Generell gilt: Für den Job braucht man fundierte Fachkenntnisse, allerdings gibt es keine eindeutige Ausbildung. Die meisten seien Quereinsteiger aus den Bereichen Mode, Musik, Architektur oder Kunst, wobei laut Wuttke auch Marketing-Experten, Sozialwissenschaftler, oder Kunstwissenschaftler in Trendagenturen sehr erfolgreich seien.
Generell ist eine Ausbildung oder ein Studium im Modebereich definitiv hilfreich. „Angefangen haben wir mit einer Ausbildung als Bekleidungsnäher, gefolgt von einer Schnittausbildung. Danach kam ein Studium in Paris, bei der königlichen Akademie in Antwerpen und beim Lette Verein in Berlin. Schon während des Studiums haben wir als Freelancer für Streetwear Kollektionen designt und für ein Pariser Trend-Büro gearbeitet“, erklären die Trendscouts ihren eigenen Werdegang.

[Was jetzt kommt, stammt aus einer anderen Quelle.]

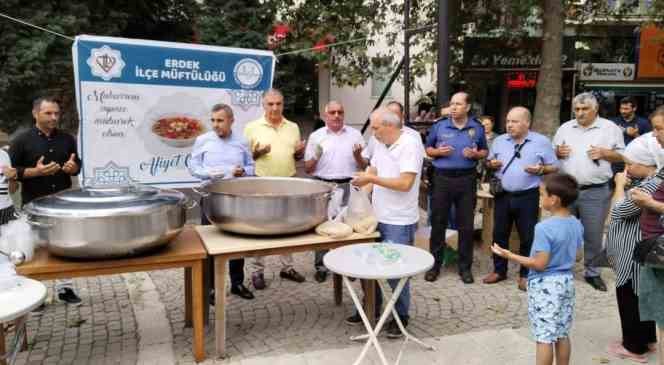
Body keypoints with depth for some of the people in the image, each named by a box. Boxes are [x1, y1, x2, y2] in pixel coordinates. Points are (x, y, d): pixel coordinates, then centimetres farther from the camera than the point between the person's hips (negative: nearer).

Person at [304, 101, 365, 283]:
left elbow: (363, 164, 11)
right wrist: (315, 157, -15)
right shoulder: (316, 136, 5)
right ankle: (321, 266, 14)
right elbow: (308, 168, 5)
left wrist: (357, 155, -10)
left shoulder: (355, 134, 8)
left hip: (349, 187, 1)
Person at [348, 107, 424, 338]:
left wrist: (372, 179, -20)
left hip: (399, 222, -8)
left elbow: (405, 183, -24)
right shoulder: (381, 144, 8)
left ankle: (401, 317, 22)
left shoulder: (410, 145, -16)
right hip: (377, 217, 8)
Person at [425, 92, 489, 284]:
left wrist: (475, 154, -9)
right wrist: (438, 151, -12)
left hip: (467, 179, 1)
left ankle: (465, 267, 20)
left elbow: (485, 151, 13)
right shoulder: (439, 126, 2)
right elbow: (428, 149, 10)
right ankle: (435, 264, 18)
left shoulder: (477, 128, 5)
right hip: (442, 178, 0)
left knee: (466, 225, 6)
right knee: (438, 223, 5)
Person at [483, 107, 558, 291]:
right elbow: (489, 162, 16)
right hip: (502, 195, 3)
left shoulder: (542, 142, -3)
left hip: (528, 196, -3)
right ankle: (499, 270, 25)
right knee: (499, 234, 10)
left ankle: (525, 274, 20)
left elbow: (554, 167, 1)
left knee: (528, 237, 5)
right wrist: (492, 164, -7)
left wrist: (541, 169, -19)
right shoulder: (499, 141, 7)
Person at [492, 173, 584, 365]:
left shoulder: (544, 227, -23)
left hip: (545, 285, -8)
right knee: (562, 334, 18)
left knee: (544, 336, 2)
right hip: (567, 281, 8)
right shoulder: (577, 225, 0)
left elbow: (540, 264, -23)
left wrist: (510, 255, -17)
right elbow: (576, 256, 11)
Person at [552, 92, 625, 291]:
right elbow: (552, 153, 16)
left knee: (593, 235, 6)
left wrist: (604, 153, -15)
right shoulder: (565, 128, 10)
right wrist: (558, 152, -6)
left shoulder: (610, 128, 0)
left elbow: (623, 155, 2)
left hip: (595, 192, -3)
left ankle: (592, 272, 22)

In den 90ern gründete das Paar ein eigenes Label: „Wir haben unsere eigene Textilkollektion Next G+U.R+U Now in Berlin designed, hergestellt und international vertrieben. Bedeutet: Wir kennen den kompletten Weg von der ersten Zeichnung über Prototypen, Fittings, Messe-Präsentation, Catwalk-Shows und den Vertrieb aus eigener Erfahrung.“ Heute konzentrieren sich die Wuttkes auf die Entwicklung von Kollektionen für Hersteller wie Helly Hansen, New Yorker und Karstadt Sport. Schwerpunkt: Lederwaren, Schuhe und Taschen.